Proposed (UDT Restructuring)
Note
I have been working on this project over the last few months, current progress is available here: (GitHub branch)
This is an attempt to restructure the base networking layer of Vircadia to be one based on a more full-fledged implementation of UDT. While High Fidelity originally started out with a UDT implementation, they slimmed it down and tore out all nonessential bytes and packets to improve the amount of data that can be placed in a single packet. The efforts here are in the hope that a less-efficient but better-behaving network layer can improve performance and flexibility.

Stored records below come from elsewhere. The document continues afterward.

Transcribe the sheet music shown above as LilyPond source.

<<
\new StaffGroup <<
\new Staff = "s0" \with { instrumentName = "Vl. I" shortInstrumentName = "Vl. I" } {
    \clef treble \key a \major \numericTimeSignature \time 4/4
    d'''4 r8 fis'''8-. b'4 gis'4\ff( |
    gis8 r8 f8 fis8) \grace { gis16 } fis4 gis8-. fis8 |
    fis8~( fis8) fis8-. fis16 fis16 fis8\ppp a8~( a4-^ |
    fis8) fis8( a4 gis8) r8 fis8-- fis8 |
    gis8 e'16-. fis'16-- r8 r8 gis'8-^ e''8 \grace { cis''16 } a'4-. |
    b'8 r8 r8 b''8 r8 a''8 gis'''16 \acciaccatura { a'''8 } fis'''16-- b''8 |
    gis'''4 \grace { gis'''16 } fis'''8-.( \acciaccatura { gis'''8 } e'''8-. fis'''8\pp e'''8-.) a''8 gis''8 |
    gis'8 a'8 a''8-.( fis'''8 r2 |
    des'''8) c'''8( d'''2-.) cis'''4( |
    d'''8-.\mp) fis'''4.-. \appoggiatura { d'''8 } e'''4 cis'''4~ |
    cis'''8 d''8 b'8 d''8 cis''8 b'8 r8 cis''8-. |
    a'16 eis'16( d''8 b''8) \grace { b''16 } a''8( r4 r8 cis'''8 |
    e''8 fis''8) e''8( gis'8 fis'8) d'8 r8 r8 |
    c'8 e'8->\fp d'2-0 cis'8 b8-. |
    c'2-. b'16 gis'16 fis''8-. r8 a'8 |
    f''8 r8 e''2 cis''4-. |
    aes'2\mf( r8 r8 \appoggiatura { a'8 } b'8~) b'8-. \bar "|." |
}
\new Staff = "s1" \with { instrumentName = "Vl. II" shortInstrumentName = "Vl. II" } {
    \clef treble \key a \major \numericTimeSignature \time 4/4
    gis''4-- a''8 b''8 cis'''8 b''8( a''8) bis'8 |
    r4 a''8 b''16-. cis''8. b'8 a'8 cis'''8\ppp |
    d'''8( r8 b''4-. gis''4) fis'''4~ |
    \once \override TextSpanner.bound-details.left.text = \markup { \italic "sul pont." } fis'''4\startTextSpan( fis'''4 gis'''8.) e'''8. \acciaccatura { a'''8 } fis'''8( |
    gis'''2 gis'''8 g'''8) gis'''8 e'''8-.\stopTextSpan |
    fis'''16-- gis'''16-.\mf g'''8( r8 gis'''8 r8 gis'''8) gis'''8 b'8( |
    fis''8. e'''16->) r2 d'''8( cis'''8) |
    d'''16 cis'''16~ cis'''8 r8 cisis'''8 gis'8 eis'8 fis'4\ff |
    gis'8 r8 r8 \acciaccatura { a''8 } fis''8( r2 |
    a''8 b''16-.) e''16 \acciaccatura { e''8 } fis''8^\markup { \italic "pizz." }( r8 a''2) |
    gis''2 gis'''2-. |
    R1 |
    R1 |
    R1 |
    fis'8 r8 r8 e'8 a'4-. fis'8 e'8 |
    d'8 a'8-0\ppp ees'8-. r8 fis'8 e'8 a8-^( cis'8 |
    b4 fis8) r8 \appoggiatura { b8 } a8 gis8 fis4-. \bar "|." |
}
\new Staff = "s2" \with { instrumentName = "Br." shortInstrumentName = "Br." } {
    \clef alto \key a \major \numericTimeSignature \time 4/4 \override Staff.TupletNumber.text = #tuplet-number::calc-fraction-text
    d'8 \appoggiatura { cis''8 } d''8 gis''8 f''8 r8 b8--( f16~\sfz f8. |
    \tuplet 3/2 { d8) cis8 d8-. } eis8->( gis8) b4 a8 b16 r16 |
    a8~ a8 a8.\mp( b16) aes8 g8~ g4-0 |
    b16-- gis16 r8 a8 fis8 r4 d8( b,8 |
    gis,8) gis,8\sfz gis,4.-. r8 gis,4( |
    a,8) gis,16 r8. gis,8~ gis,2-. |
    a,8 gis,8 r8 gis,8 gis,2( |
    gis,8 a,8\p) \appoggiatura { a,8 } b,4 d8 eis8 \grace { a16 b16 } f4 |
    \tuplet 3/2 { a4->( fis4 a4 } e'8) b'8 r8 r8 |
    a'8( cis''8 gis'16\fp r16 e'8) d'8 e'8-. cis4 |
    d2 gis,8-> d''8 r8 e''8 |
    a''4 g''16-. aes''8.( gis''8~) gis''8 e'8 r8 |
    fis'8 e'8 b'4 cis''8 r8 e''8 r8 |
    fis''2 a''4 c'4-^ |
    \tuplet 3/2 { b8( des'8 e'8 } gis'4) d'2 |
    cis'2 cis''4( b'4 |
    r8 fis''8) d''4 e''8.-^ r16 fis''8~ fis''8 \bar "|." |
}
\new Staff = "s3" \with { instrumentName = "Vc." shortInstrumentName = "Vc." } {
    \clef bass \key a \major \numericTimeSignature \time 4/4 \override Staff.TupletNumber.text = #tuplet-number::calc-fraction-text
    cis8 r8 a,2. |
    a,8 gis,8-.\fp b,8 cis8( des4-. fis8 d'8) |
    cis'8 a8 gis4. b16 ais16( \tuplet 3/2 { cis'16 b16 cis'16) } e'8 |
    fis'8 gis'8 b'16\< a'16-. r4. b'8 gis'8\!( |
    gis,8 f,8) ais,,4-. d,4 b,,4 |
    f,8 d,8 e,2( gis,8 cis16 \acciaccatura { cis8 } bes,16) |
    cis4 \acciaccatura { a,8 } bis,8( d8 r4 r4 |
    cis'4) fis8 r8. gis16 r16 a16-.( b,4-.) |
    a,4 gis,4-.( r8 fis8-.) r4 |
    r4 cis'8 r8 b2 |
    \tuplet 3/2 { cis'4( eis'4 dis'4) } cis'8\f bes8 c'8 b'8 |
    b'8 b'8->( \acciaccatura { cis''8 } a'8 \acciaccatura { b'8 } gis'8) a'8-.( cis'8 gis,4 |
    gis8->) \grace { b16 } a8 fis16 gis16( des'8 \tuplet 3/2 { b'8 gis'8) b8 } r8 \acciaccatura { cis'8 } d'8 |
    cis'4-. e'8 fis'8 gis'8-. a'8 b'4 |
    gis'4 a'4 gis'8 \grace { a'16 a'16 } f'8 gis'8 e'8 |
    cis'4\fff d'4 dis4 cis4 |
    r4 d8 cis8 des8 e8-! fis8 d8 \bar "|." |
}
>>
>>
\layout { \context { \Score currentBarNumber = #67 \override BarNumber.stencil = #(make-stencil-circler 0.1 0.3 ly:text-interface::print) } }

UDT (originally named SABUL) was originally crafted as a high-speed data transfer protocol using UDP and rewriting the assumptions that TCP uses to maintain a connection. High Fidelity most likely chose it due to its custom networking properties being unknown to most firewalls and thus more likely to penetrate them. The protocol is defined by a series of RFCs (which have all expired) and a reference implementation (which contains details not in the spec and does not fully conform to it). These can be found here:
Last RFC (referencing v4 of the protocol)
Reference implementation (converted from CVS and merged with some few stray Git commits)
The efforts here have taken the RFC and reference implementaton, initially creating a partial implementation in Go, then porting that implemenation into C++. As such, it is a lot more thread-heavy than the reference implemenation and also hopefully separated more from the original implemenation decisions of the original reference implemenation (HiFi’s implementation cuts half the code out but still uses familiar variable names). Where descrepancies between the RFC and the ref implemenation exist I have gone with the reference implemenation. I have also tweaked the protocol a bit to promote MTU discovery, but in a way that shouldn’t cause incompatibilities with an unmodified system (hopefully?)